On Friday (Sept. 23), India’s defence minister Manohar Parrikar and his French counterpart Jean Yves LeDrian signed a €7.8 billion (around Rs58,000 crore) deal for 36 Rafale fighters jets.

The twin-engine aircraft are made by Dassault, a 100-year-old aviation firm that also manufactures the Mirage 2000 fighters that are currently used by the Indian Air Force (IAF). The delivery of the first Rafale aircraft will begin in about 36 months and should be completed within 66 months from the date of the signing of the contract.

It has taken about 15 years for India to seal the Rafale deal. The process began in 2001 when the IAF issued a request for information to find vendors who could deliver 126 medium multirole combat aircraft (MMRCA). After a tender was issued in 2007, Dassault’s Rafale was shortlisted in 2012 and negotiations began. Last year, the tender for 126 jets was withdrawn just a few months after Indian prime minister Narendra Modi met with French president and began negotiations for a new deal to buy 36 “ready-to-fly” Rafale jets.

Packed with state-of-the-art armament, including the Meteor air-to-air missiles, Storm Shadow air-to-surface missiles, and Israeli helmet-mounted displays, the Rafale will add much-needed teeth to India’s ageing fleet of fighter aircraft. However, there are concerns over how much it will help IAF meet the critical need for new jets—and at what cost.

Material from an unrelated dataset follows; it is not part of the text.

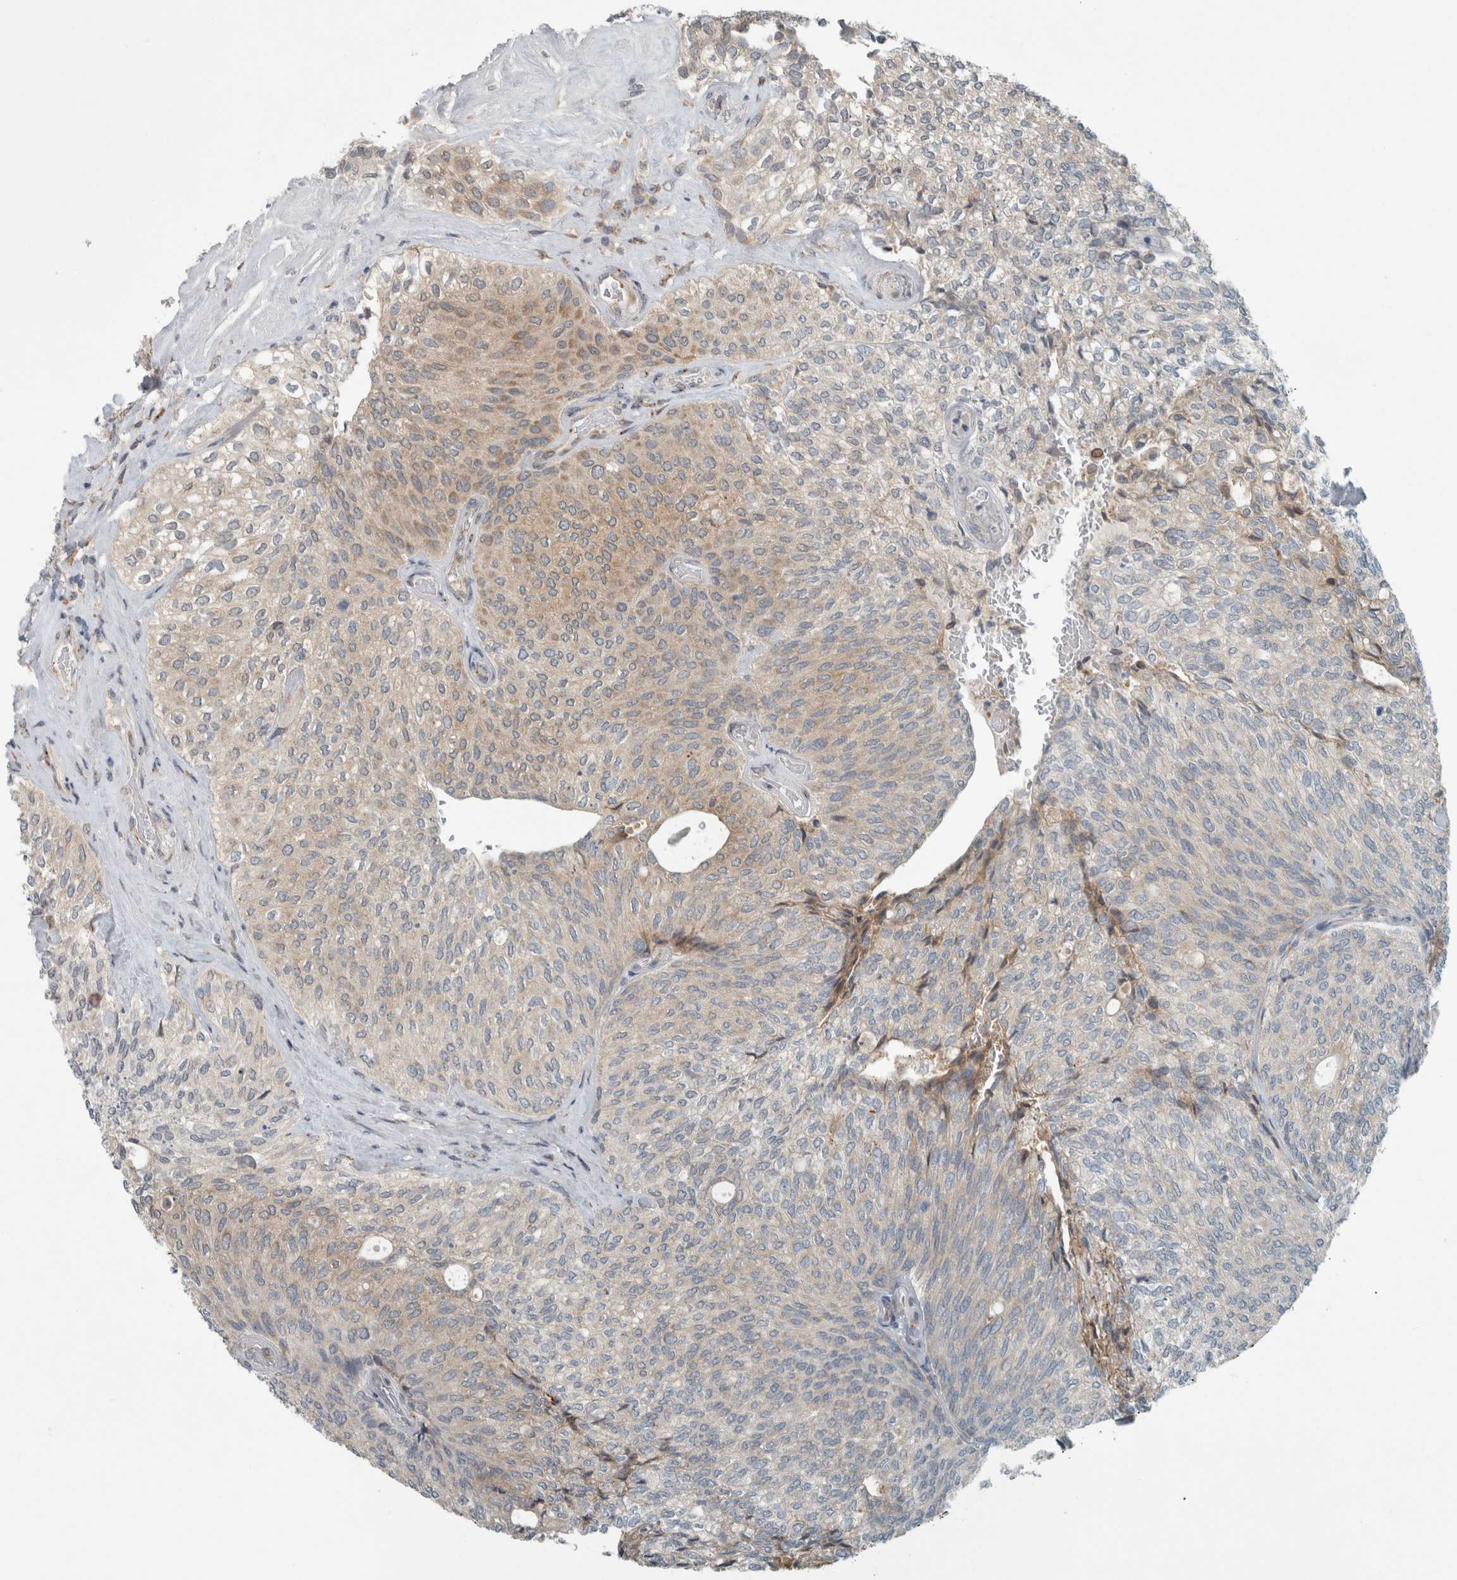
{"staining": {"intensity": "weak", "quantity": "<25%", "location": "cytoplasmic/membranous"}, "tissue": "urothelial cancer", "cell_type": "Tumor cells", "image_type": "cancer", "snomed": [{"axis": "morphology", "description": "Urothelial carcinoma, Low grade"}, {"axis": "topography", "description": "Urinary bladder"}], "caption": "DAB (3,3'-diaminobenzidine) immunohistochemical staining of urothelial cancer displays no significant expression in tumor cells.", "gene": "KIF1C", "patient": {"sex": "female", "age": 79}}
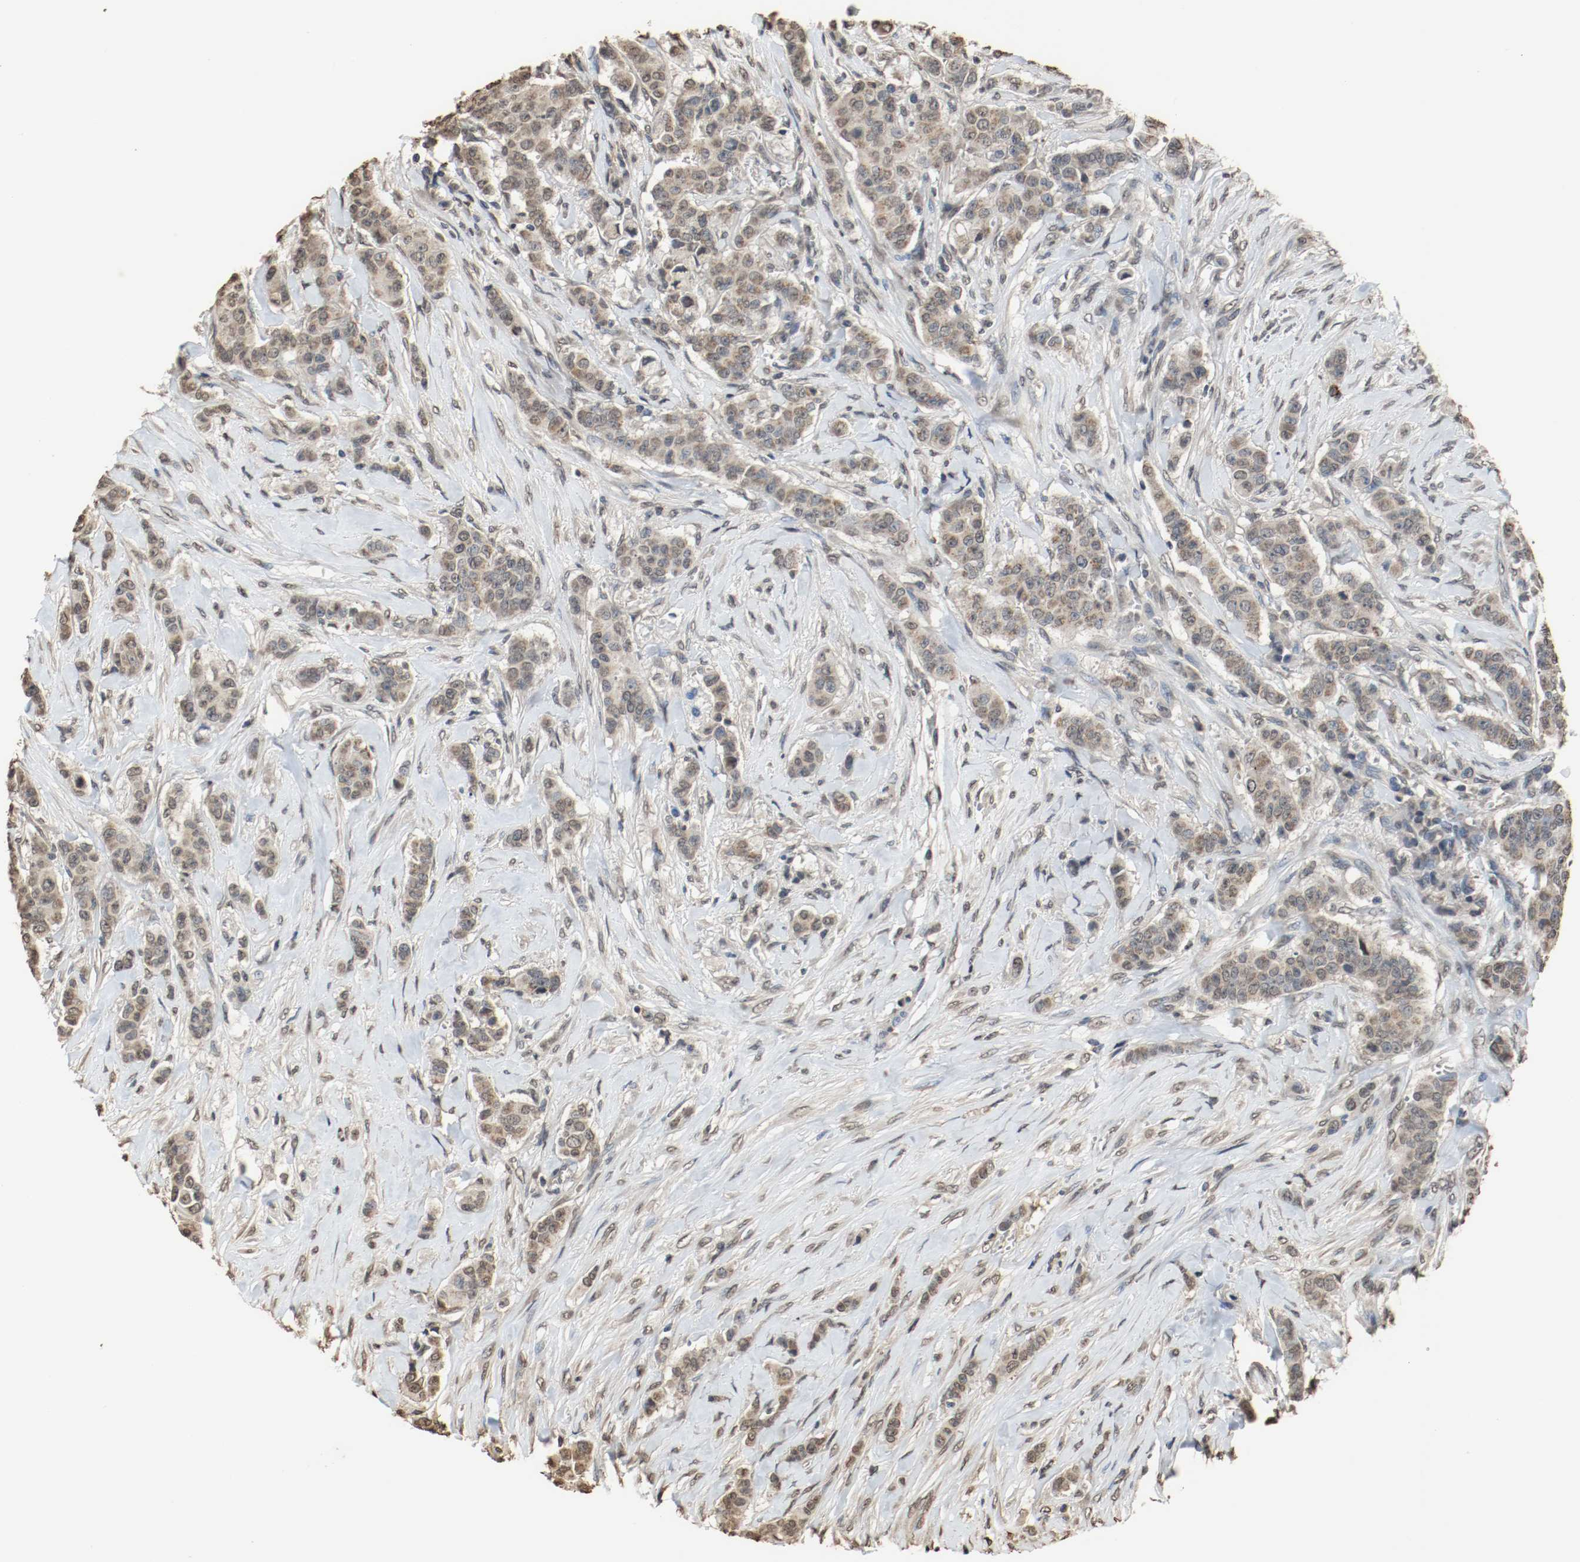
{"staining": {"intensity": "weak", "quantity": ">75%", "location": "cytoplasmic/membranous"}, "tissue": "breast cancer", "cell_type": "Tumor cells", "image_type": "cancer", "snomed": [{"axis": "morphology", "description": "Duct carcinoma"}, {"axis": "topography", "description": "Breast"}], "caption": "High-magnification brightfield microscopy of breast infiltrating ductal carcinoma stained with DAB (3,3'-diaminobenzidine) (brown) and counterstained with hematoxylin (blue). tumor cells exhibit weak cytoplasmic/membranous positivity is seen in about>75% of cells.", "gene": "RTN4", "patient": {"sex": "female", "age": 40}}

“The IAF’s fighter force, as of early 2016, is weaker than the numbers suggest. At nominally 36.5 squadrons, it is well short of its sanctioned strength, and many of its frontline aircraft are obsolete,” Ashley Tellis, senior associate at the Carnegie Endowment for International Peace, wrote in a report (pdf) earlier this year. “China and Pakistan field about 750 advanced air defense/multirole fighters against the IAF’s 450-odd equivalents.”

In all, over the next two decades, the IAF is likely to need some 300 new fighter aircraft. So the Rafale deal, although important, is just the beginning.

Then, there’s the question of price. Defence analyst Ajai Shukla, writing in the Business Standard newspaper, explained:

With India, Dassault had already established a benchmark in the MMRCA acquisition, where it had quoted a price for 18 fully-built Rafales, just like the 36 fighters that India is now buying.

Speaking to Doordarshan on April 13, 2015, Parrikar had revealed Rafale’s bid for 126 fighters, stating: “When you talk of 126 (Rafale) aircraft, it becomes a purchase of about Rs90,000 crore”—Rs715 crore per fighter after adding all costs.

Now Parrikar would be buying 36 Rafale fighters for €7.8 billion (over Rs58,000 crore), which is over Rs1,600 crore per aircraft—more than double the earlier price.

Even considering other contractual elements that may not have been present in the earlier deal, Shukla estimates that the price for each Rafale jet would still not be less than Rs1,000 crore. “For that, the IAF can buy two-and-a-half Sukhoi-30 MKI fighters—a heavy fighter as capable as the Rafale,” he added.

That’s a calculation that India’s defence minister will have to justify. But as tensions rise with Pakistan over the Kashmir issue, the euphoria over the Rafale deal will sure make the Modi government look good for now.